Col de Vizzavona is located between the two major peaks on Corsica: the Monte d'Oro (altitude 2389 m), 3 km north-northwest, and the Monte Renoso (2352 m), 6 km south-southeast. The pass, located in the Regional Natural Park of Corsica, is traversed by the RN193 road and connects the Vecchio Valley with the Gravona river and with the Gulf of Ajaccio.

==Details of the climb==
From the north-east, the climb commences at the village of Vivario from where the ascent is 12.4 km long. Over this distance, the road climbs 503 m at an average gradient of 4.1%, although there are several downhill sections. The final 4.6 km is at an average gradient of 6.5%; this was the route used in the Tour de France 2013.

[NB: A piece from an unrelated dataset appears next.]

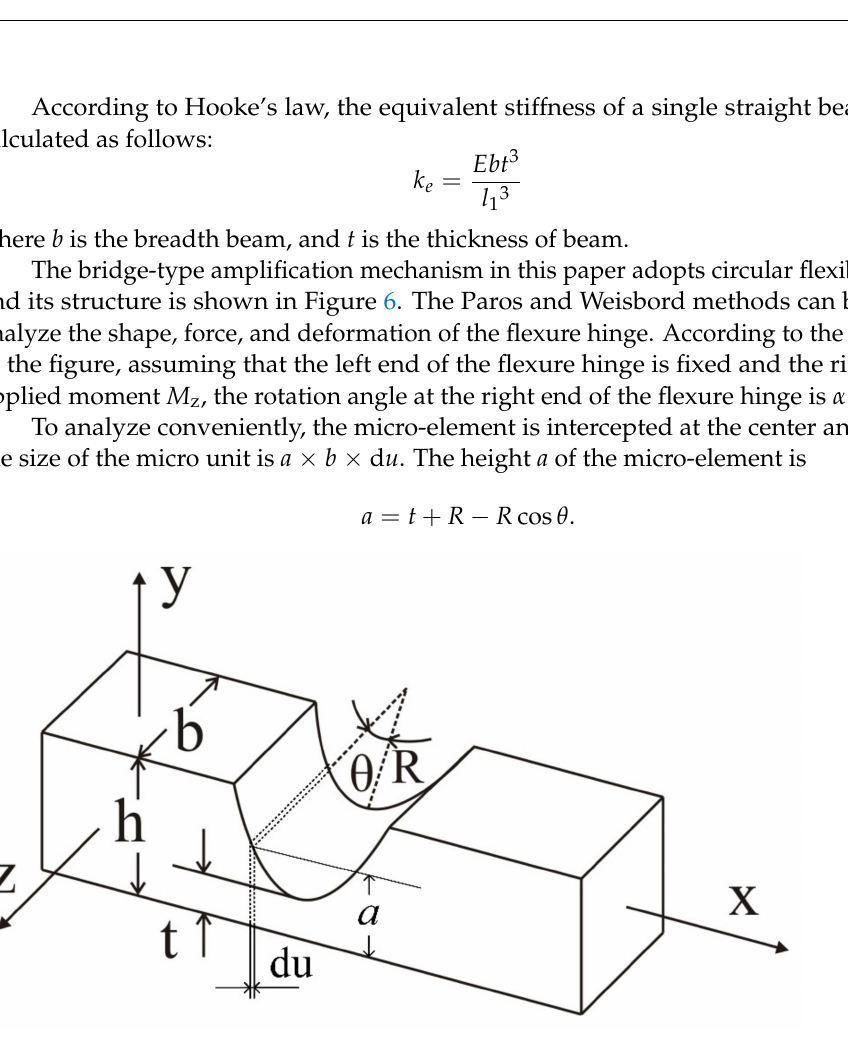
Figure 6. The structure of the circular flexible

From the south-west, the climb starts at the junction with the D29 road, close to the small village of Ucciani. From here, the ascent is 19.6 km long climbing 868 m. The average gradient is 4.4%. En route, the road passes through the large village of Bocognano.

==Tour de France==
In June 2013, the Col de Vizzavona was crossed by the Tour de France, which passed through the island for the first time in the event's 100-year history.
Stage 2 of the race, between Bastia and Ajaccio, crossed the Col de Vizzavona. The climb was ranked Category 2 in the "King of the Mountains" competition, with Pierre Rolland being the first across the summit.